* _YOUR ASSIGNMENT_:
Please find every line in the records that contains the string "APPCO", matching case exactly, and copy each of those lines.

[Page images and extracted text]
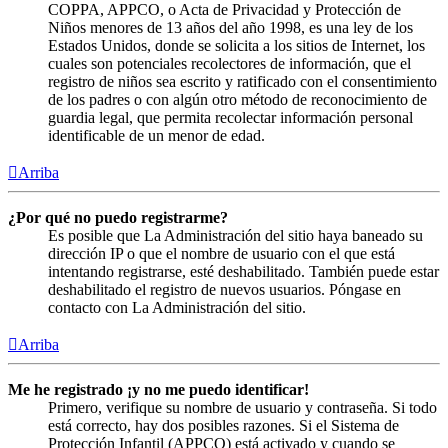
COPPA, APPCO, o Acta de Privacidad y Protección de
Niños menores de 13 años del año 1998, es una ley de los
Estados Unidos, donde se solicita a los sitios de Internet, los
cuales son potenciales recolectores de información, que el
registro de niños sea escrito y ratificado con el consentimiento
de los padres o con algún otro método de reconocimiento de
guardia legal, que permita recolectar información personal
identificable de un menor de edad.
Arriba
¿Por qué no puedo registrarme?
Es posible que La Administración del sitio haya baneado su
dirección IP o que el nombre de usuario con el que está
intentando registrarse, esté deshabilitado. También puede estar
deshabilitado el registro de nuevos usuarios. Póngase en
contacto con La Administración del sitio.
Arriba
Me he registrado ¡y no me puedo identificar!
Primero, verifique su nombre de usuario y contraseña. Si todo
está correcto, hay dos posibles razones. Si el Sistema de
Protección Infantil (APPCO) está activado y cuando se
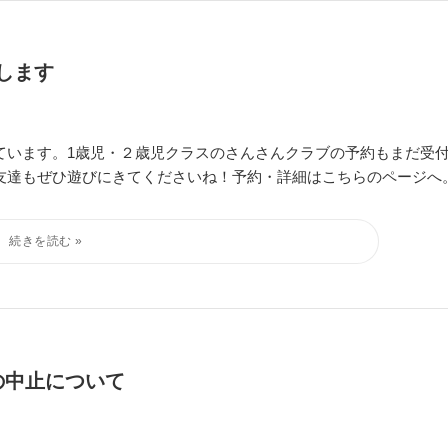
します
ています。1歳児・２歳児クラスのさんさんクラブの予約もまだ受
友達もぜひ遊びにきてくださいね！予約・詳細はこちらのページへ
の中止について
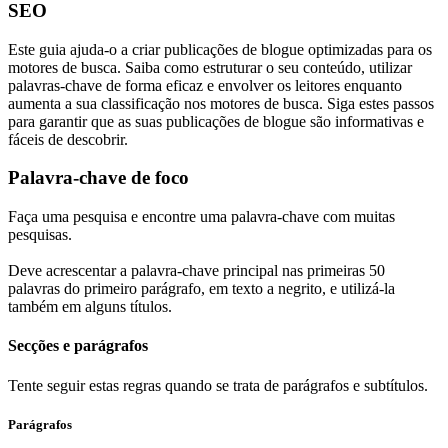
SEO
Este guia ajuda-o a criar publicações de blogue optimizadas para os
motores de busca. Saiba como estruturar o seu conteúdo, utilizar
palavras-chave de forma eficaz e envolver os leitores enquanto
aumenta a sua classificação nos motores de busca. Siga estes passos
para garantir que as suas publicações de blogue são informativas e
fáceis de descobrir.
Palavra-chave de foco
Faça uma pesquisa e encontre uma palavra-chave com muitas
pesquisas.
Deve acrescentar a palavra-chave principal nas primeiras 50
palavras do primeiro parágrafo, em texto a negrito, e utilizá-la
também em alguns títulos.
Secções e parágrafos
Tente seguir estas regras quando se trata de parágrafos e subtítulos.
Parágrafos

---

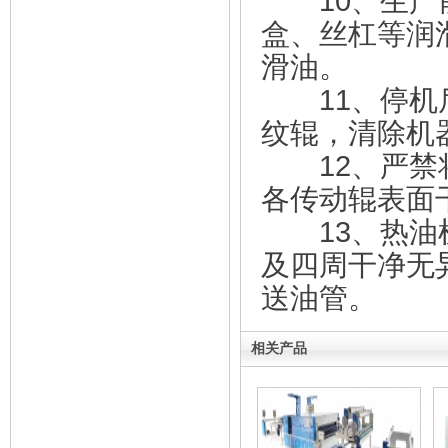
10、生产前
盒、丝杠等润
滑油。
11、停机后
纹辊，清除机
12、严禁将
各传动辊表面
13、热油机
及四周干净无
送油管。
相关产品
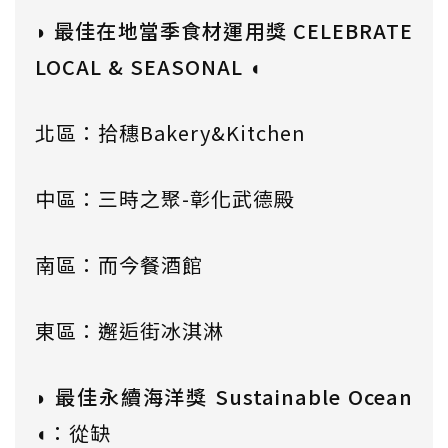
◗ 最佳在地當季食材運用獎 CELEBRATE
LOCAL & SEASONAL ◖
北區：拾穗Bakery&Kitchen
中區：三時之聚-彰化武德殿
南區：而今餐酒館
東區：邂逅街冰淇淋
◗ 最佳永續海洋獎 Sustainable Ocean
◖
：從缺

* _ANSWER TO THE EXERCISE_:
COPPA, APPCO, o Acta de Privacidad y Protección de
Protección Infantil (APPCO) está activado y cuando se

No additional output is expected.